In analyzing the questions presented, the Florida Supreme Court determined that the more appropriate question was: “Is the filing office’s use of a ‘standard search logic’ necessary to trigger the safe harbor protection of section 679.5061(3)?”, which they answered in the affirmative. In coming to that conclusion, the Court found that under subsection 1, a financing statement can overcome errors if the errors do not make the financing statement seriously misleading. However, under subsection 2, the Court states that it is seriously misleading and there is a zero-tolerance where the name of the debtor is not correctly stated as required by § 679.5031(1). The Safe Harbor of subsection 3 is only applicable if the Registry employs “standard search logic”.
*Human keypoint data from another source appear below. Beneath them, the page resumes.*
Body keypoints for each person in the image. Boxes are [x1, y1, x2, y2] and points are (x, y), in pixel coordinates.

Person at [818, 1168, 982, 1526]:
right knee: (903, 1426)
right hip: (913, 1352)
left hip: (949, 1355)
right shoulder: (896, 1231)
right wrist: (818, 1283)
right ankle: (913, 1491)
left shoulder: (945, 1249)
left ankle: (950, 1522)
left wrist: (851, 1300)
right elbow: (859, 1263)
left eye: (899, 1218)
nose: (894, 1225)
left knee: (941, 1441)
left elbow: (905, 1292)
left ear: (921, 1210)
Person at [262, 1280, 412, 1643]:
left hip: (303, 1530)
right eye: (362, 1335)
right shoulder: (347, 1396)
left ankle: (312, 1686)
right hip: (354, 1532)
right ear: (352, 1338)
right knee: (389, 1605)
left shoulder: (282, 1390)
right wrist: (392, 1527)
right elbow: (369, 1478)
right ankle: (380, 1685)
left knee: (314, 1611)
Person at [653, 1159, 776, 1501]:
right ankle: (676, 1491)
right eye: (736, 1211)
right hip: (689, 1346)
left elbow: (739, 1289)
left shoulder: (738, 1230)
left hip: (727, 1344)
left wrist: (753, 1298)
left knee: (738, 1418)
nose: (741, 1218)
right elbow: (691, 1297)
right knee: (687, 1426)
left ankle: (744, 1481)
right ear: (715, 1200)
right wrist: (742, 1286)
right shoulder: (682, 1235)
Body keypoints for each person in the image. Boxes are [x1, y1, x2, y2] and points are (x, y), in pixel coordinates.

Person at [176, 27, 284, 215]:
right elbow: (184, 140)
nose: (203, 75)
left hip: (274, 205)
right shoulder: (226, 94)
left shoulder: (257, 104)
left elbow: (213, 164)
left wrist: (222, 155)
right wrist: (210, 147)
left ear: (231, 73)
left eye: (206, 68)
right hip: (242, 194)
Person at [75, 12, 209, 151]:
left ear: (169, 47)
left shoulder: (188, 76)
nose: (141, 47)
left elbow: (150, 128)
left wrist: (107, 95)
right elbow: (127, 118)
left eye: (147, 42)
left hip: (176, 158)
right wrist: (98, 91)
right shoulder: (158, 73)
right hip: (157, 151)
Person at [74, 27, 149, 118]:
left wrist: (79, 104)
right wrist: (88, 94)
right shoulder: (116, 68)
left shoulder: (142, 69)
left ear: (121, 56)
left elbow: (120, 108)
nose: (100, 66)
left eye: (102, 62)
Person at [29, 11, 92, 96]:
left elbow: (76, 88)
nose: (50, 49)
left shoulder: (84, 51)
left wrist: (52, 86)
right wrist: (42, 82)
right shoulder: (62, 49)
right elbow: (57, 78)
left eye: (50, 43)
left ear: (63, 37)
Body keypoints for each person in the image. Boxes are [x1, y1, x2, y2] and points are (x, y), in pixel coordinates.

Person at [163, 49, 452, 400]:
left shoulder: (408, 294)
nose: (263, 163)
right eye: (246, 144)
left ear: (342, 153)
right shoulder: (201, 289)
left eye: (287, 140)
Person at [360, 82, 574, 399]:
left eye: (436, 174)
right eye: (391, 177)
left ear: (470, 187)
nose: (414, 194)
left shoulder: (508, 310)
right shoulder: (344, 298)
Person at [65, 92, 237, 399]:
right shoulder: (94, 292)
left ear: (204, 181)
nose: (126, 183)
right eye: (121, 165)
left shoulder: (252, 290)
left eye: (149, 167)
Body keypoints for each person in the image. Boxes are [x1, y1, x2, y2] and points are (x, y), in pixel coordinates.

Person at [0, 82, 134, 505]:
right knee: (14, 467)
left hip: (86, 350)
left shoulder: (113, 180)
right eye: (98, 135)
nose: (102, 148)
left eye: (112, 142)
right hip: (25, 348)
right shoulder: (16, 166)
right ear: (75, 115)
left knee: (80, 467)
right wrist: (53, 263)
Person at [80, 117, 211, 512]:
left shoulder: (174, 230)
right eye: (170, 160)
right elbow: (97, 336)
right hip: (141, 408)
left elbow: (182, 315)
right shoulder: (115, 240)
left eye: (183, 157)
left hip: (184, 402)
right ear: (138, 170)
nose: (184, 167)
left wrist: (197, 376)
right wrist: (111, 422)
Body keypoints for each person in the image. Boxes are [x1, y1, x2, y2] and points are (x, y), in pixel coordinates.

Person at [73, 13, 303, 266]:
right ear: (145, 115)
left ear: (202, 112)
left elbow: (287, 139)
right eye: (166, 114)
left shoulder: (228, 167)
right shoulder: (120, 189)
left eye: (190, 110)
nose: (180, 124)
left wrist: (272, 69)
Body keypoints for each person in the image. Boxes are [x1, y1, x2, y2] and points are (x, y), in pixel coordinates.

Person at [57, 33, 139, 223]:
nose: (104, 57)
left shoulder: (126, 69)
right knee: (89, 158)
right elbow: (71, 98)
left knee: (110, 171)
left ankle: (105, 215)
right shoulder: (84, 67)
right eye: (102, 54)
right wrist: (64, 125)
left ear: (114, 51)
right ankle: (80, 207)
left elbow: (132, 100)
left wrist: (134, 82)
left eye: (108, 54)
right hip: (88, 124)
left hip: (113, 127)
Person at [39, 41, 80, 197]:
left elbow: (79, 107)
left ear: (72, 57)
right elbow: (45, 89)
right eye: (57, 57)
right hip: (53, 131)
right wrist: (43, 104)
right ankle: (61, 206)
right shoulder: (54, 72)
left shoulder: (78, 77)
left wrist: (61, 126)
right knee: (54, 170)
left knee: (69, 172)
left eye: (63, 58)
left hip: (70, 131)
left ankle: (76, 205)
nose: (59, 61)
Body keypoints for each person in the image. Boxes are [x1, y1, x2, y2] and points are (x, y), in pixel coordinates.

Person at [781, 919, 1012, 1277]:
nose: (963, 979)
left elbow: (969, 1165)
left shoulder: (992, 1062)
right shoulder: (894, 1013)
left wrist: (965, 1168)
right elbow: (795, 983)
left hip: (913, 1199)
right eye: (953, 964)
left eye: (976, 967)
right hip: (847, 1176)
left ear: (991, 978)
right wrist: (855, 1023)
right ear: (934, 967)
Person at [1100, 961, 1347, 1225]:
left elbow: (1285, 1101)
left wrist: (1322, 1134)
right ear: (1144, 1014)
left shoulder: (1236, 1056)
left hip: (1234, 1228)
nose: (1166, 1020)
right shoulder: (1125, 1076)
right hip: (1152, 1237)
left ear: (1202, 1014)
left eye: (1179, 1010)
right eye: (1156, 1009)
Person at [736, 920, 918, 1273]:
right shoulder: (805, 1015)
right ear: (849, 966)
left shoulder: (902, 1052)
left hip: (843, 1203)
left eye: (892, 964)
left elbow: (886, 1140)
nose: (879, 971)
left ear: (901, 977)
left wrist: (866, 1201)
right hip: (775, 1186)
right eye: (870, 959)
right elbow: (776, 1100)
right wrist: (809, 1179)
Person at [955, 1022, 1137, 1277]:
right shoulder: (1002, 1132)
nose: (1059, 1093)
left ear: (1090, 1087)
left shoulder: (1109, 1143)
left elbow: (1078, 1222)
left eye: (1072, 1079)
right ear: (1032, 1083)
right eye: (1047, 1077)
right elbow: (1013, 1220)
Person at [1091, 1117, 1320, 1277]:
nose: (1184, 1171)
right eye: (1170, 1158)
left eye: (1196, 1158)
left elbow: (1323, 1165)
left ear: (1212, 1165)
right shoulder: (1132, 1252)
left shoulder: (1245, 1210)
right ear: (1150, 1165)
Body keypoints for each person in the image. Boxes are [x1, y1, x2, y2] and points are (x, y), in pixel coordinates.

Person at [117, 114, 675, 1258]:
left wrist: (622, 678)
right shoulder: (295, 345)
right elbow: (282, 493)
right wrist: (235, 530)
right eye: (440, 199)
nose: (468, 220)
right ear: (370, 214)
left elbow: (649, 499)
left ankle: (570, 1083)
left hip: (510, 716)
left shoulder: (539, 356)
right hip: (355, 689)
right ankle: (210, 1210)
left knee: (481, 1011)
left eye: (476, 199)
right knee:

In deciding the matter, the Florida Supreme Court analyzed and adopted the UCC’s definition of standard search logic and concluded that Florida’s UCC registry does not employ standard search logic. Whereas a search using standard search logic will generate a finite list of names, Florida’s UCC registry searches return 20 names on a page starting with the most relevant name. The results are located in a section of the entire list of filings and a user would have to toggle forward and backwards to find additional results. The Court agreed with the analysis of Professor Kenneth C. Kettering, that a “search procedure that returns as hits, for any search string, all financing statements in the filing office’s database cannot rationally be treated as a ‘standard search logic.’” 
Since the Florida Secured Transaction Registry does not apply standard search logic, making the Safe Harbor inapplicable, the Court did not reach the questions certified by the 11th Circuit and held that as long as the Registry does not employ standard search logic, any error in stating the debtor’s name will cause a financing statement to be seriously misleading and render the secured interest unperfected.
 1944 Beach Boulevard, LLC v. Live Oak Banking Co., No. SC21-1717, 2022 WL 3650803, at *1 (Fla. Aug. 25, 2022).
 (1) A financing statement sufficiently provides the name of the debtor:
(a) Except as otherwise provided in paragraph (c), if the debtor is a registered organization or the collateral is held in a trust that is a registered organization, only if the financing statement provides the name that is stated to be the registered organization’s name on the public organic record most recently filed with or issued or enacted by the registered organization’s jurisdiction of organization that purports to state, amend, or restate the registered organization’s name.
 Id. at *12, citing to Kenneth C. Kettering, Standard Search Logic under Article 9 and the Florida Debacle, 66 U. Miami L. Rev. 907, 913 (2012).